Folha de S. Paulo


Fotografias de estrangeiros que retratam o 'novo' Brasil reforçam clichês

No novo Brasil, cabem todos os clichês do velho, aquele "país tropical, bonito por natureza", "terra boa e gostosa", com coqueiros que dão coco e o Cristo de "braços abertos sobre a Guanabara", a praia indefectível onde uma arquetípica "morena vai sambar, seu corpo balançar".

É esse tipo de imagem, de belos corpos ardendo na praia, favelas pacificadas ao som do batidão do funk e flagras de miséria estetizada que dominam ensaios recentes de fotógrafos estrangeiros na tentativa de documentar o país em tempos de euforia.

Não faltam assuntos para encher os olhos desses artistas -da ascensão de uma nova classe média nos anos Lula e Dilma às mudanças trazidas pelas unidades pacificadoras aos morros cariocas, passando pelos preparativos faraônicos para a Copa do Mundo e a Olimpíada.

Mas o que seria esse novo Brasil, como se refere ao país um ensaio da premiada agência holandesa Noor, não vai além daquele velho registro à moda de "Cidade de Deus", cores berrantes na favela tropical, ou maquiagem da pobreza que se torna plástica.

São tão vendáveis as imagens que os editores da Noor disseram que só facilitariam o contato da Folha com seus fotógrafos caso o jornal decidisse comprar as fotografias para ilustrar essa reportagem.

Sem acordo, as imagens que ilustram esta página são de outros autores, mas não diferem muito da tônica de sol, samba, mulher e favela.

Ou, nas palavras de Boris Kossoy, fotógrafo e professor da USP, um cozidão de "futebol, peitos, bundas, macumba e policiamento pesado".

"Essa é uma questão cíclica, que sempre volta com novas roupagens", diz Kossoy. "Certos clichês acompanham a visão interna que temos do país. É um olhar oportunista ou repetição colonizada daquilo que se quer ver no exterior. É um conteúdo exótico para o consumo de idiotas."

David Alan Harvey, norte-americano que acaba de lançar um ensaio sobre o Rio, diz que busca exagerar mesmo todos os clichês que vê desfilar diante de sua objetiva.

"Não me preocupo com clichês, já que eles são todos verdadeiros", diz Harvey. "Vejo o Rio como um grande palco. Parece um anfiteatro em que as montanhas descem suaves até o mar e todo o drama humano de ricos e pobres se encontra na praia."
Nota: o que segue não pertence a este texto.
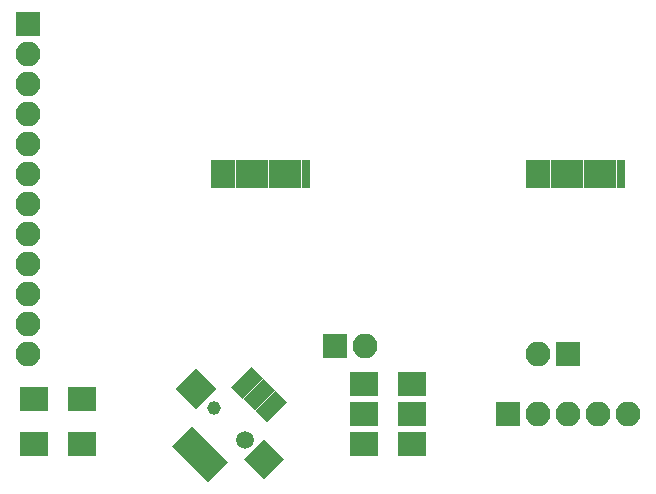
<source format=gbr>
G04 #@! TF.FileFunction,Soldermask,Top*
%FSLAX46Y46*%
G04 Gerber Fmt 4.6, Leading zero omitted, Abs format (unit mm)*
G04 Created by KiCad (PCBNEW 4.0.7) date 04/18/19 14:14:10*
%MOMM*%
%LPD*%
G01*
G04 APERTURE LIST*
%ADD10C,0.100000*%
%ADD11R,2.400000X2.100000*%
%ADD12R,2.100000X2.100000*%
%ADD13O,2.100000X2.100000*%
%ADD14C,1.160000*%
%ADD15C,1.500000*%
%ADD16R,0.750000X2.400000*%
G04 APERTURE END LIST*
D10*
D11*
X144050000Y-140970000D03*
X148050000Y-140970000D03*
X116110000Y-143510000D03*
X120110000Y-143510000D03*
X144050000Y-143510000D03*
X148050000Y-143510000D03*
X116110000Y-139700000D03*
X120110000Y-139700000D03*
X148050000Y-138430000D03*
X144050000Y-138430000D03*
D12*
X115570000Y-107950000D03*
D13*
X115570000Y-110490000D03*
X115570000Y-113030000D03*
X115570000Y-115570000D03*
X115570000Y-118110000D03*
X115570000Y-120650000D03*
X115570000Y-123190000D03*
X115570000Y-125730000D03*
X115570000Y-128270000D03*
X115570000Y-130810000D03*
X115570000Y-133350000D03*
X115570000Y-135890000D03*
D12*
X156210000Y-140970000D03*
D13*
X158750000Y-140970000D03*
X161290000Y-140970000D03*
X163830000Y-140970000D03*
X166370000Y-140970000D03*
D10*
G36*
X135800688Y-141706878D02*
X134810738Y-140716928D01*
X136507794Y-139019872D01*
X137497744Y-140009822D01*
X135800688Y-141706878D01*
X135800688Y-141706878D01*
G37*
G36*
X134793060Y-140699251D02*
X133803110Y-139709301D01*
X135500166Y-138012245D01*
X136490116Y-139002195D01*
X134793060Y-140699251D01*
X134793060Y-140699251D01*
G37*
G36*
X133785433Y-139691623D02*
X132795483Y-138701673D01*
X134492539Y-137004617D01*
X135482489Y-137994567D01*
X133785433Y-139691623D01*
X133785433Y-139691623D01*
G37*
G36*
X128764975Y-144712082D02*
X127775025Y-143722132D01*
X129472081Y-142025076D01*
X130462031Y-143015026D01*
X128764975Y-144712082D01*
X128764975Y-144712082D01*
G37*
G36*
X130780229Y-146727336D02*
X129790279Y-145737386D01*
X131487335Y-144040330D01*
X132477285Y-145030280D01*
X130780229Y-146727336D01*
X130780229Y-146727336D01*
G37*
G36*
X129772602Y-145719709D02*
X128782652Y-144729759D01*
X130479708Y-143032703D01*
X131469658Y-144022653D01*
X129772602Y-145719709D01*
X129772602Y-145719709D01*
G37*
G36*
X135553200Y-146479848D02*
X133856144Y-144782792D01*
X135553200Y-143085736D01*
X137250256Y-144782792D01*
X135553200Y-146479848D01*
X135553200Y-146479848D01*
G37*
G36*
X129754924Y-140540151D02*
X128057868Y-138843095D01*
X129754924Y-137146039D01*
X131451980Y-138843095D01*
X129754924Y-140540151D01*
X129754924Y-140540151D01*
G37*
D14*
X131275204Y-140504796D03*
D15*
X133962210Y-143191802D03*
D16*
X139080000Y-120650000D03*
X138380000Y-120650000D03*
X137680000Y-120650000D03*
X136980000Y-120650000D03*
X136280000Y-120650000D03*
X135580000Y-120650000D03*
X134880000Y-120650000D03*
X134180000Y-120650000D03*
X133480000Y-120650000D03*
X132780000Y-120650000D03*
X132080000Y-120650000D03*
X131380000Y-120650000D03*
D12*
X141541500Y-135280400D03*
D13*
X144081500Y-135280400D03*
D12*
X161290000Y-135890000D03*
D13*
X158750000Y-135890000D03*
D16*
X165750000Y-120650000D03*
X165050000Y-120650000D03*
X164350000Y-120650000D03*
X163650000Y-120650000D03*
X162950000Y-120650000D03*
X162250000Y-120650000D03*
X161550000Y-120650000D03*
X160850000Y-120650000D03*
X160150000Y-120650000D03*
X159450000Y-120650000D03*
X158750000Y-120650000D03*
X158050000Y-120650000D03*
M02*

</source>
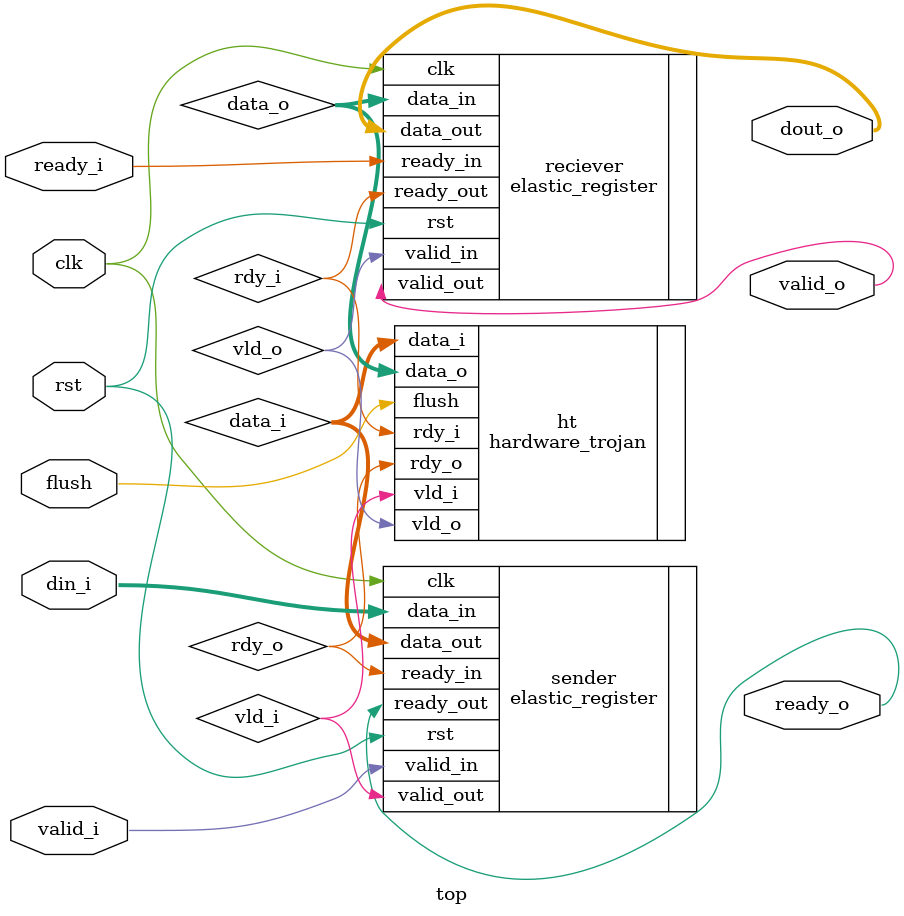
<source format=sv>
module top(
    input logic clk,
    input logic rst,
    input logic flush,
    input logic[7:0] din_i,
    input logic valid_i,
    output logic ready_o,
    output logic[7:0] dout_o,
    output logic valid_o,
    input logic ready_i
);

logic[7:0] data_i;
logic[7:0] data_o;

elastic_register sender(
    .clk(clk),
    .rst(rst),
    .data_in(din_i),
    .valid_in(valid_i),
    .ready_in(rdy_o),
    .data_out(data_i),
    .valid_out(vld_i),
    .ready_out(ready_o)
);

hardware_trojan ht(
    .flush(flush),
    .data_i(data_i),
    .vld_i(vld_i),
    .rdy_i(rdy_i),
    .data_o(data_o),
    .vld_o(vld_o),
    .rdy_o(rdy_o)
);

elastic_register reciever(
    .clk(clk),
    .rst(rst),
    .data_in(data_o),
    .valid_in(vld_o),
    .ready_in(ready_i),
    .data_out(dout_o),
    .valid_out(valid_o),
    .ready_out(rdy_i)
);

endmodule

</source>
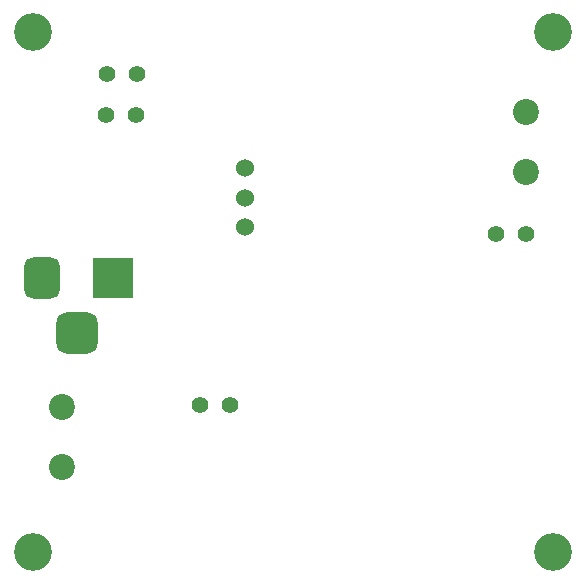
<source format=gbr>
%TF.GenerationSoftware,KiCad,Pcbnew,(6.0.2)*%
%TF.CreationDate,2022-08-01T15:44:27+08:00*%
%TF.ProjectId,TPS5430_Experiment,54505335-3433-4305-9f45-78706572696d,Sage Xiong*%
%TF.SameCoordinates,Original*%
%TF.FileFunction,Soldermask,Bot*%
%TF.FilePolarity,Negative*%
%FSLAX46Y46*%
G04 Gerber Fmt 4.6, Leading zero omitted, Abs format (unit mm)*
G04 Created by KiCad (PCBNEW (6.0.2)) date 2022-08-01 15:44:27*
%MOMM*%
%LPD*%
G01*
G04 APERTURE LIST*
G04 Aperture macros list*
%AMRoundRect*
0 Rectangle with rounded corners*
0 $1 Rounding radius*
0 $2 $3 $4 $5 $6 $7 $8 $9 X,Y pos of 4 corners*
0 Add a 4 corners polygon primitive as box body*
4,1,4,$2,$3,$4,$5,$6,$7,$8,$9,$2,$3,0*
0 Add four circle primitives for the rounded corners*
1,1,$1+$1,$2,$3*
1,1,$1+$1,$4,$5*
1,1,$1+$1,$6,$7*
1,1,$1+$1,$8,$9*
0 Add four rect primitives between the rounded corners*
20,1,$1+$1,$2,$3,$4,$5,0*
20,1,$1+$1,$4,$5,$6,$7,0*
20,1,$1+$1,$6,$7,$8,$9,0*
20,1,$1+$1,$8,$9,$2,$3,0*%
G04 Aperture macros list end*
%ADD10C,1.400000*%
%ADD11C,2.200000*%
%ADD12C,3.200000*%
%ADD13R,3.500000X3.500000*%
%ADD14RoundRect,0.750000X-0.750000X-1.000000X0.750000X-1.000000X0.750000X1.000000X-0.750000X1.000000X0*%
%ADD15RoundRect,0.875000X-0.875000X-0.875000X0.875000X-0.875000X0.875000X0.875000X-0.875000X0.875000X0*%
%ADD16C,1.524000*%
G04 APERTURE END LIST*
D10*
%TO.C,TP3*%
X160484000Y-97366000D03*
X163024007Y-97365998D03*
%TD*%
%TO.C,TP1*%
X130050000Y-87300000D03*
X127510007Y-87300003D03*
%TD*%
D11*
%TO.C,J2*%
X163050000Y-92090000D03*
X163050000Y-87010000D03*
%TD*%
D12*
%TO.C,REF\u002A\u002A*%
X165300000Y-80300000D03*
%TD*%
D11*
%TO.C,J1*%
X123800000Y-117090000D03*
X123800000Y-112010000D03*
%TD*%
D13*
%TO.C,J3*%
X128050000Y-101050000D03*
D14*
X122050000Y-101050000D03*
D15*
X125050000Y-105750000D03*
%TD*%
D12*
%TO.C,REF\u002A\u002A*%
X121300000Y-124300000D03*
%TD*%
%TO.C,REF\u002A\u002A*%
X165300000Y-124300000D03*
%TD*%
D10*
%TO.C,TP4*%
X127550000Y-83800000D03*
X130090012Y-83800010D03*
%TD*%
%TO.C,TP2*%
X137965000Y-111800000D03*
X135425002Y-111800005D03*
%TD*%
D16*
%TO.C,RV1*%
X139300010Y-91799999D03*
X139300010Y-94299994D03*
X139300010Y-96799989D03*
%TD*%
D12*
%TO.C,REF\u002A\u002A*%
X121300000Y-80300000D03*
%TD*%
M02*

</source>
Nos morros pacificados, o belga Frederik Buyckx, que teve uma menção honrosa no último World Press Photo, um dos prêmios mais importantes do fotojornalismo, fez um registro plástico e pouco jornalístico da favela.

Lá está um homem com asas tatuadas nas costas a fitar o morro, funkeiros tomando cerveja e garotos disputando uma pelada diante de barracos tão polidos e iluminados que não fariam feio em qualquer edição da Casa Cor.

"Não quero imagens agressivas ou negativas", diz Buyckx. "Talvez por ter trabalhado com publicidade, minhas imagens são mesmo muito estéticas, bonitas, seguem um pouco a moda."
vício perigoso

Mesmo quando o cenário é outro, e a suavidade do Rio dá lugar ao caos paulistano, prevalecem exageros que perturbam o olhar mais crítico.

Carlos Cazalis, fotógrafo mexicano que já morou no Brasil, retratou em tons sombrios a realidade das ocupações urbanas na metrópole. Há sempre um céu ameaçador, e o cinza domina quase todas as suas composições.

"São Paulo é mesmo uma cidade cinza", diz Cazalis. "Existe uma paleta que quis exaltar para marcar o que significa viver nessa cidade."

Embora o curador Diógenes Moura veja nessa série um "tiro certeiro", que mostra as metrópoles como de fato são, outros críticos, como Iatã Cannabrava, organizador do festival Paraty em Foco, alertam para o que entende ser um "vício perigoso" no exagero de alguns fotógrafos.

"É a volta dos clichês", diz Cannabrava. "Essa é uma avaliação simplista que tem origem econômica e colonial, um comportamento danoso para a imagem do Brasil."

E também um possível desvio do que seria uma imagem documental. Na opinião de Boris Kossoy, exemplos desse fotojornalismo um tanto edulcorado atestam o surgimento do que ele chama de "documentação produzida".

"São imagens encenadas e preparadas de coisas já cansadas", diz Kossoy. "O interesse documental que havia em décadas passadas foi se desviando nos últimos tempos para uma produção de forte cunho estético, que pode virar propaganda falsa."